La Constitución es tajante: el artículo 19 establece que “no habrá fueros ni privilegios”, y mucho menos puede haber discriminación en el acceso a derechos fundamentales como la salud. La existencia misma de seguros privados exclusivos financiados con fondos públicos, además de ser símbolo de inequidad, constituye una violación de ese mandato constitucional.
Dicho esto, también conviene examinar con mayor detenimiento los casos de instituciones que, por la naturaleza de sus funciones o por operar bajo esquemas financieros autosostenibles, no representan una carga directa para el presupuesto del Estado. Si dichos seguros médicos se costean con recursos generados internamente —sin afectar el erario— y responden a condiciones laborales de alta demanda o riesgo, su existencia merece ser evaluada bajo un criterio distinto, más técnico que político.

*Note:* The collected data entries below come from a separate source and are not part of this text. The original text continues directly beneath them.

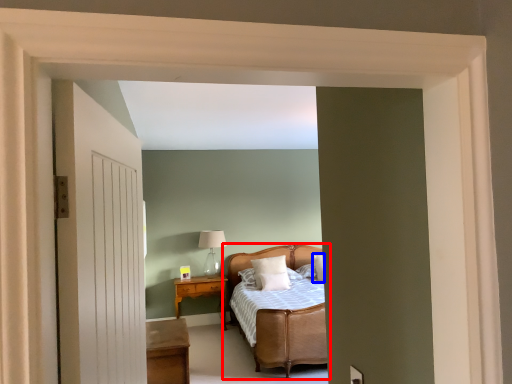
Question: Among these objects, which one is farthest to the camera, bed (highlighted by a red box) or pillow (highlighted by a blue box)?

Choices:
 (A) bed
 (B) pillow

Answer: (B)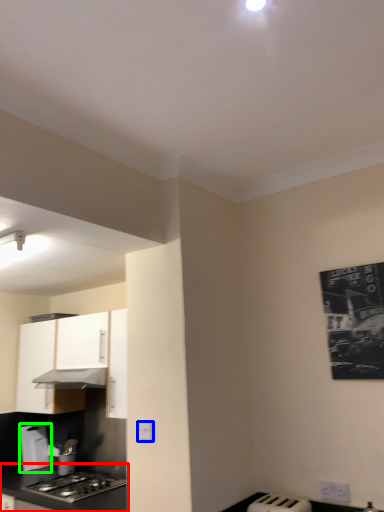
Question: Based on their relative distances, which object is nearer to countertop (highlighted by a red box)? Choose from electric outlet (highlighted by a blue box) and kitchen appliance (highlighted by a green box).

Choices:
 (A) electric outlet
 (B) kitchen appliance

Answer: (B)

No se trata, por tanto, de aplicar un rasero uniforme sin distinción, sino de identificar con rigor qué casos constituyen privilegios indebidos y cuáles pueden tener una justificación funcional, siempre que haya transparencia, rendición de cuentas y equidad comparativa con el resto del aparato público.
En este contexto, los diputados no solo están llamados a fiscalizar el uso correcto del presupuesto. Están, además, obligados a ser coherentes con lo que pregonan. Resulta éticamente insostenible que quienes critican los privilegios ajenos mantengan intactos los propios. Si la intención es verdaderamente corregir abusos, el primer paso debería ser la renuncia voluntaria —y pública— a todo beneficio extraordinario que los coloque en una categoría distinta al resto de los ciudadanos.
Más allá del debate sobre seguros privados, lo que está en juego es el principio mismo de igualdad ante la ley. En democracia, no puede haber ciudadanos de primera y de segunda. Y mucho menos servidores públicos por encima de las reglas que ellos mismos están llamados a aplicar.
La eliminación de estas pólizas privadas no es solo una medida de ahorro. Es, sobre todo, un acto de coherencia política, una corrección de rumbo institucional y un paso mínimo hacia la restauración de la confianza ciudadana. Si los diputados quieren demostrar verdadero compromiso con la equidad y el respeto a la Constitución, deben empezar por casa.
El autor es máster en administración industrial.